“Jamie loves being the goalie,” Jessica said. “And I mean loves it.” During soccer practice, Jamie collided with another player. The contact knocked both boys to the ground. “When Jamie got up, his face was all blood. I freaked out, but he was all right – except for the fact that he was missing three teeth – one right in front – and it was NOT a baby tooth!”
If soccer, football, or other fall sports have resulted in your child losing one or more teeth, it’s time to schedule an appointment with your Quincy children’s dentist. Depending on your child’s development, the teeth they’ve lost may be baby teeth or permanent. If a baby tooth is lost prematurely, generally the best course involves letting nature take its course: the permanent teeth will grow in to replace the missing baby tooth.
If a permanent tooth is lost, your Quincy dentist will talk to you about treatment options. Dental implants are used to replace single missing teeth in adults. That is the most common type of tooth loss seen in sports injuries. However, your child needs to be at a point where their jaw is fully developed: premature installation of dental implants can lead to serious problems later. If your child is too young for a dental implant, the main concern is maintaining the space the tooth should occupy clear until your child’s jaw develops to the point where it can support the implant.
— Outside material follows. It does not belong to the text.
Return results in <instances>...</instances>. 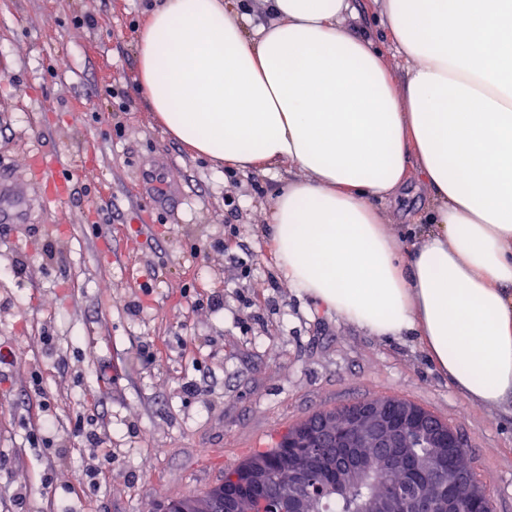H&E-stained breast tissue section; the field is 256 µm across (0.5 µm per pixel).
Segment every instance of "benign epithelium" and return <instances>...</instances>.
<instances>
[{"instance_id":"obj_1","label":"benign epithelium","mask_w":512,"mask_h":512,"mask_svg":"<svg viewBox=\"0 0 512 512\" xmlns=\"http://www.w3.org/2000/svg\"><path fill=\"white\" fill-rule=\"evenodd\" d=\"M421 431L431 442L433 452L418 464L428 474L442 472L450 455L466 453L459 433L436 423L425 411L401 399H368L345 407L325 409L288 429L285 447L303 448L301 455L285 456L282 476L291 487L285 497L288 512H309L308 497L301 491L314 459L330 448H343L332 464L349 475H364L372 470L373 459L381 456L393 470L405 469L404 449L413 447L415 433ZM269 462L254 457L235 466L233 474L209 493L212 512H246L256 505L246 488L262 490L266 485ZM462 496L479 499L485 489L464 469L451 475ZM366 512H460L455 498L443 501L432 493H418L410 499L382 490L366 505Z\"/></svg>"}]
</instances>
“Luckily, Jamie was old enough at that point where a dental implant was an option,” Jessica said. She recommends having your child attend a consultation session with their children’s dentist prior to treatment. “Give them an opportunity to ask questions and make sure they really understand what’s involved,” she said. “We did that, and it took Jamie’s anxiety levels right down. He’d been imagining things to be much worse than they really were. I think talking to the dentist was actually a relief for him.”